[Start of Attachment]

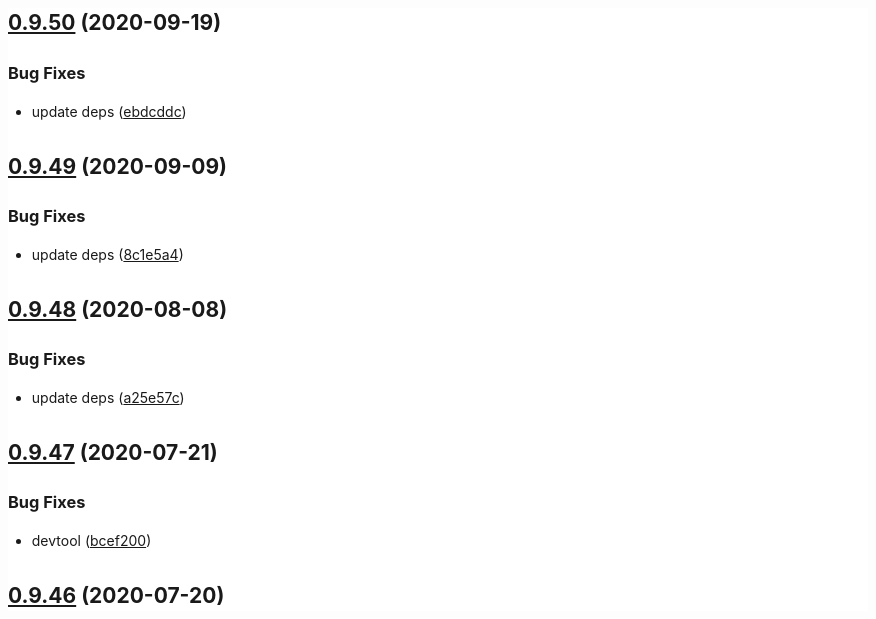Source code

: ## [0.9.50](https://github.com/izatop/webpack-bundle/compare/webpack-bundle@0.9.49...webpack-bundle@0.9.50) (2020-09-19)


### Bug Fixes

* update deps ([ebdcddc](https://github.com/izatop/webpack-bundle/commit/ebdcddcfed1d3b1c9c8fd7f812659ff870dccb83))





## [0.9.49](https://github.com/izatop/webpack-bundle/compare/webpack-bundle@0.9.48...webpack-bundle@0.9.49) (2020-09-09)


### Bug Fixes

* update deps ([8c1e5a4](https://github.com/izatop/webpack-bundle/commit/8c1e5a4bb77c643906591cb36d6217cf733fcf3d))





## [0.9.48](https://github.com/izatop/webpack-bundle/compare/webpack-bundle@0.9.47...webpack-bundle@0.9.48) (2020-08-08)


### Bug Fixes

* update deps ([a25e57c](https://github.com/izatop/webpack-bundle/commit/a25e57c894cad8846da7bdd82c9e3301b12c8d87))





## [0.9.47](https://github.com/izatop/webpack-bundle/compare/webpack-bundle@0.9.46...webpack-bundle@0.9.47) (2020-07-21)


### Bug Fixes

* devtool ([bcef200](https://github.com/izatop/webpack-bundle/commit/bcef20096e0a0af2c92bde667a69851de32def94))





## [0.9.46](https://github.com/izatop/webpack-bundle/compare/webpack-bundle@0.9.45...webpack-bundle@0.9.46) (2020-07-20)
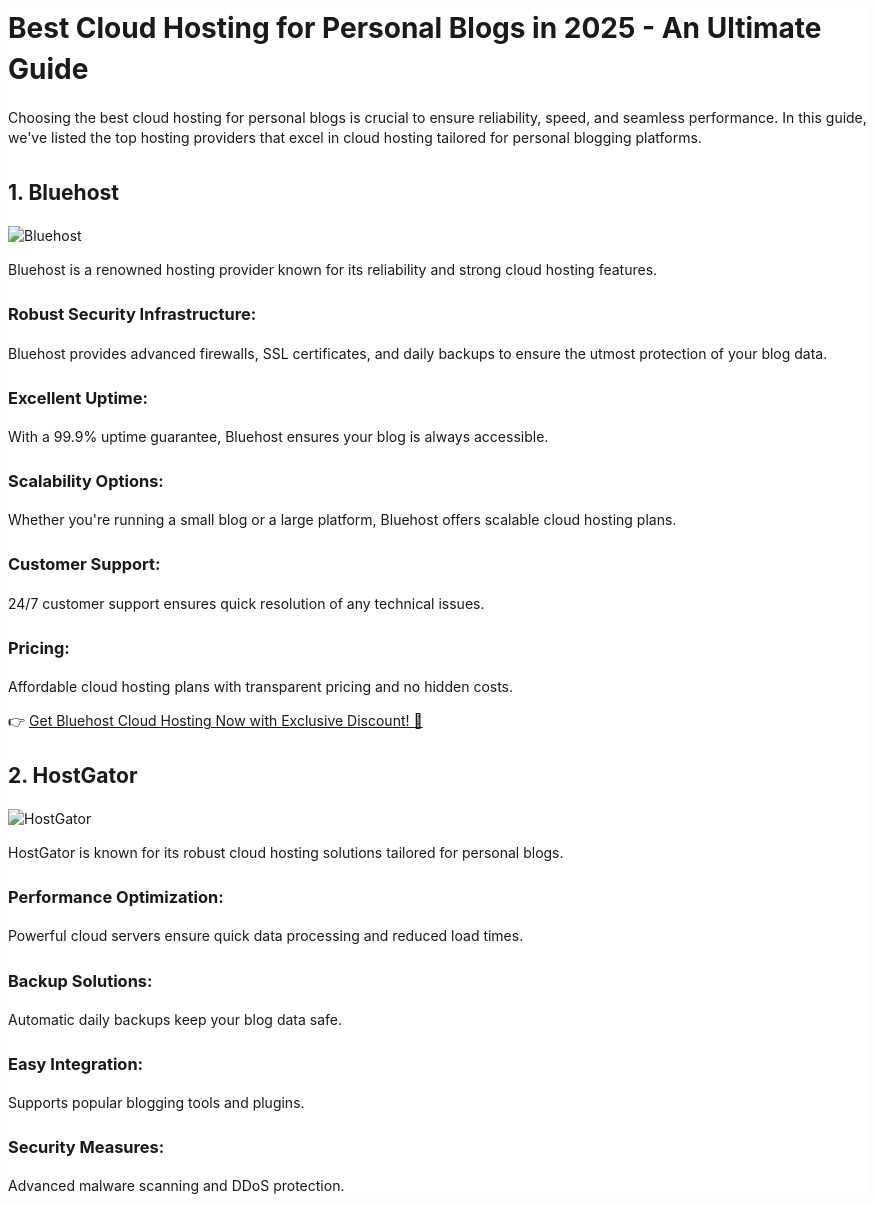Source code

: # Best Cloud Hosting for Personal Blogs in 2025 - An Ultimate Guide
Choosing the best cloud hosting for personal blogs is crucial to ensure reliability, speed, and seamless performance. In this guide, we've listed the top hosting providers that excel in cloud hosting tailored for personal blogging platforms.

## 1. Bluehost

![Bluehost](https://i.imgur.com/PasFF9E.jpeg "Bluehost Hosting")

Bluehost is a renowned hosting provider known for its reliability and strong cloud hosting features.

### Robust Security Infrastructure:
Bluehost provides advanced firewalls, SSL certificates, and daily backups to ensure the utmost protection of your blog data.

### Excellent Uptime:
With a 99.9% uptime guarantee, Bluehost ensures your blog is always accessible.

### Scalability Options:
Whether you're running a small blog or a large platform, Bluehost offers scalable cloud hosting plans.

### Customer Support:
24/7 customer support ensures quick resolution of any technical issues.

### Pricing:
Affordable cloud hosting plans with transparent pricing and no hidden costs.

👉 [Get Bluehost Cloud Hosting Now with Exclusive Discount! 🚀](https://snipitx.com/bluehost-jy)

## 2. HostGator

![HostGator](https://i.imgur.com/BcVkH57.jpeg "HostGator Hosting")

HostGator is known for its robust cloud hosting solutions tailored for personal blogs.

### Performance Optimization:
Powerful cloud servers ensure quick data processing and reduced load times.

### Backup Solutions:
Automatic daily backups keep your blog data safe.

### Easy Integration:
Supports popular blogging tools and plugins.

### Security Measures:
Advanced malware scanning and DDoS protection.
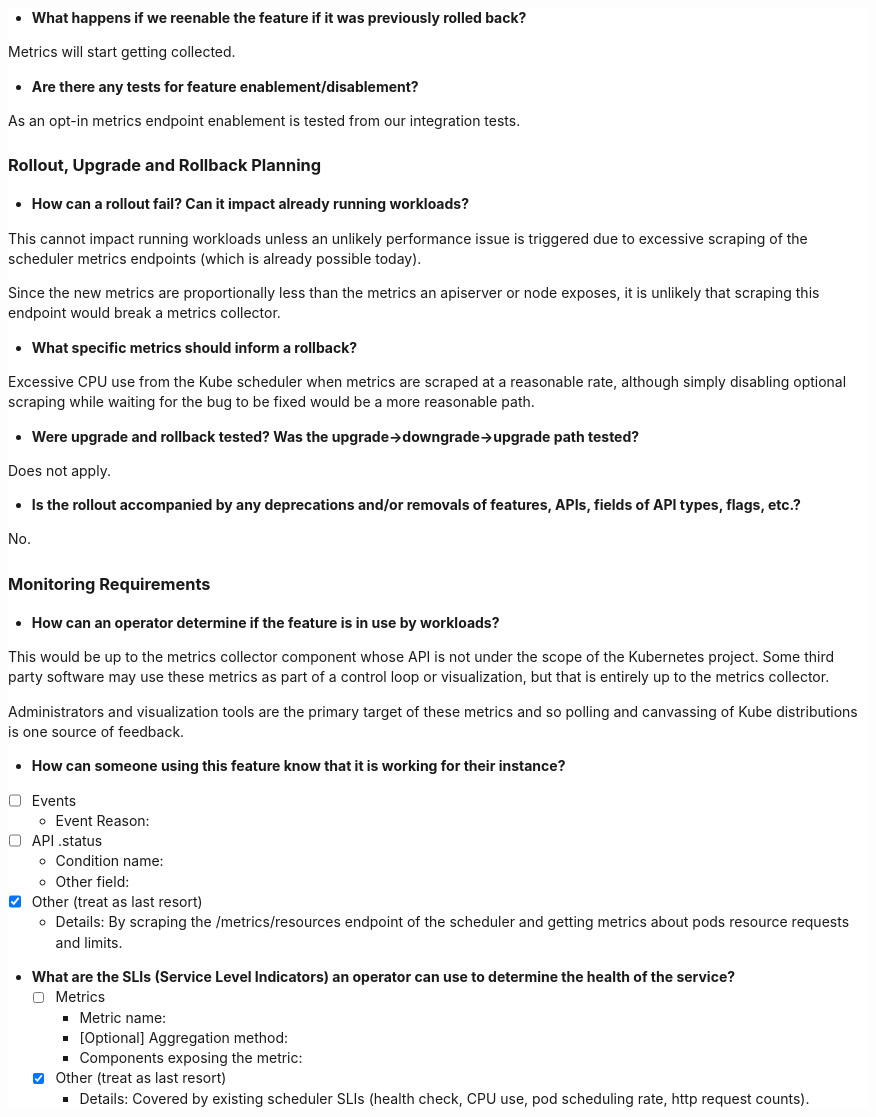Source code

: * **What happens if we reenable the feature if it was previously rolled back?**

Metrics will start getting collected.

* **Are there any tests for feature enablement/disablement?**

As an opt-in metrics endpoint enablement is tested from our integration tests.

### Rollout, Upgrade and Rollback Planning

* **How can a rollout fail? Can it impact already running workloads?**

This cannot impact running workloads unless an unlikely performance issue is triggered due to
excessive scraping of the scheduler metrics endpoints (which is already possible today).

Since the new metrics are proportionally less than the metrics an apiserver or node exposes,
it is unlikely that scraping this endpoint would break a metrics collector.

* **What specific metrics should inform a rollback?**

Excessive CPU use from the Kube scheduler when metrics are scraped at a reasonable rate,
although simply disabling optional scraping while waiting for the bug to be fixed would be
a more reasonable path.

* **Were upgrade and rollback tested? Was the upgrade->downgrade->upgrade path tested?**

Does not apply.

* **Is the rollout accompanied by any deprecations and/or removals of features, APIs,
fields of API types, flags, etc.?**

No.

### Monitoring Requirements

* **How can an operator determine if the feature is in use by workloads?**

This would be up to the metrics collector component whose API is not under the
scope of the Kubernetes project. Some third party software may use these metrics
as part of a control loop or visualization, but that is entirely up to the metrics
collector.

Administrators and visualization tools are the primary target of these metrics and
so polling and canvassing of Kube distributions is one source of feedback.

* **How can someone using this feature know that it is working for their instance?**

- [ ] Events
  - Event Reason:
- [ ] API .status
  - Condition name:
  - Other field:
- [x] Other (treat as last resort)
  - Details: By scraping the /metrics/resources endpoint of the scheduler and getting metrics about pods resource requests and limits.

* **What are the SLIs (Service Level Indicators) an operator can use to determine
the health of the service?**
  - [ ] Metrics
    - Metric name:
    - [Optional] Aggregation method:
    - Components exposing the metric:
  - [x] Other (treat as last resort)
    - Details: Covered by existing scheduler SLIs (health check, CPU use, pod scheduling rate, http request counts).


[kubernetes.io]: https://kubernetes.io/
[kubernetes/enhancements]: https://git.k8s.io/enhancements
[kubernetes/kubernetes]: https://git.k8s.io/kubernetes
[kubernetes/website]: https://git.k8s.io/website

[End of Attachment]

:: Exercise brief ::
Every line in the data that holds "your" should be copied out.

:: Task result ::
Bluehost provides advanced firewalls, SSL certificates, and daily backups to ensure the utmost protection of your blog data.
With a 99.9% uptime guarantee, Bluehost ensures your blog is always accessible.
Automatic daily backups keep your blog data safe.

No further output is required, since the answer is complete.